▶ _Collected data entries_
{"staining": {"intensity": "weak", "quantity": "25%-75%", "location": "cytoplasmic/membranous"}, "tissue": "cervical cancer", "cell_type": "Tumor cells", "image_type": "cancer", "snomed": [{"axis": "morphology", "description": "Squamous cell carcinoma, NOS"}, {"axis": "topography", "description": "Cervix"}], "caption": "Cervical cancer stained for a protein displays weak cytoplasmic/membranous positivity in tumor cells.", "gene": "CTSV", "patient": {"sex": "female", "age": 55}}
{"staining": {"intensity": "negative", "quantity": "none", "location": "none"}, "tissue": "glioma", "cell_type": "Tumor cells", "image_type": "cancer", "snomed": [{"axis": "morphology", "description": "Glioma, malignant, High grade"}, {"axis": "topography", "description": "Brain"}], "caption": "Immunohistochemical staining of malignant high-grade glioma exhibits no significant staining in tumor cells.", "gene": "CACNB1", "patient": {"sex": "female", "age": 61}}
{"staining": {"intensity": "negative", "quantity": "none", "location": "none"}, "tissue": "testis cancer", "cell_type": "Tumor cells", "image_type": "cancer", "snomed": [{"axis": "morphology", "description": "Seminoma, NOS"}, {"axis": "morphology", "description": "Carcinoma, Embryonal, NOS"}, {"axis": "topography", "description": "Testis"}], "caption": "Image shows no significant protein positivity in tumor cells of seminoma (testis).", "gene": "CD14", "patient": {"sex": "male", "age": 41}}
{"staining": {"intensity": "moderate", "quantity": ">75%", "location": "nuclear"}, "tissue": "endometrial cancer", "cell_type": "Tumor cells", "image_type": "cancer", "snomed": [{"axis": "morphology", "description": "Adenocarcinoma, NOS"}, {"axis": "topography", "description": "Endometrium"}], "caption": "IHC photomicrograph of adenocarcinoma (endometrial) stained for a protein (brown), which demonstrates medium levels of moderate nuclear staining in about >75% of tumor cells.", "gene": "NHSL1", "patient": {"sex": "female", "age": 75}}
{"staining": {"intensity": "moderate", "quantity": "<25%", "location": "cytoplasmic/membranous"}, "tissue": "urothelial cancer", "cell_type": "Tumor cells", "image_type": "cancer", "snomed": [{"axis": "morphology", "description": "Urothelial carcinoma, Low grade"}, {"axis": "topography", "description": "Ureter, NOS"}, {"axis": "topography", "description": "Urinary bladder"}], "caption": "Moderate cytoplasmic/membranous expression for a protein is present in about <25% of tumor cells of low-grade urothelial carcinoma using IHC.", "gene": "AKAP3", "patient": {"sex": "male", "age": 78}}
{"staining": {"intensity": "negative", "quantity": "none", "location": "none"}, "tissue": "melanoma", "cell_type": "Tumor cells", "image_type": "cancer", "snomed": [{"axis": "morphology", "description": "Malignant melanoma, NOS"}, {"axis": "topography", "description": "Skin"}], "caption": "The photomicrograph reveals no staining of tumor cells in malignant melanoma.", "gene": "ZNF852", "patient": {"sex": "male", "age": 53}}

▶ _EXERCISE OBJECTIVE_
Transcribe the records above exactly, from the opening line down to and including the line with "staining of malignant".

▶ _RESPONSE TO THIS TASK_
{"staining": {"intensity": "weak", "quantity": "25%-75%", "location": "cytoplasmic/membranous"}, "tissue": "cervical cancer", "cell_type": "Tumor cells", "image_type": "cancer", "snomed": [{"axis": "morphology", "description": "Squamous cell carcinoma, NOS"}, {"axis": "topography", "description": "Cervix"}], "caption": "Cervical cancer stained for a protein displays weak cytoplasmic/membranous positivity in tumor cells.", "gene": "CTSV", "patient": {"sex": "female", "age": 55}}
{"staining": {"intensity": "negative", "quantity": "none", "location": "none"}, "tissue": "glioma", "cell_type": "Tumor cells", "image_type": "cancer", "snomed": [{"axis": "morphology", "description": "Glioma, malignant, High grade"}, {"axis": "topography", "description": "Brain"}], "caption": "Immunohistochemical staining of malignant high-grade glioma exhibits no significant staining in tumor cells.", "gene": "CACNB1", "patient": {"sex": "female", "age": 61}}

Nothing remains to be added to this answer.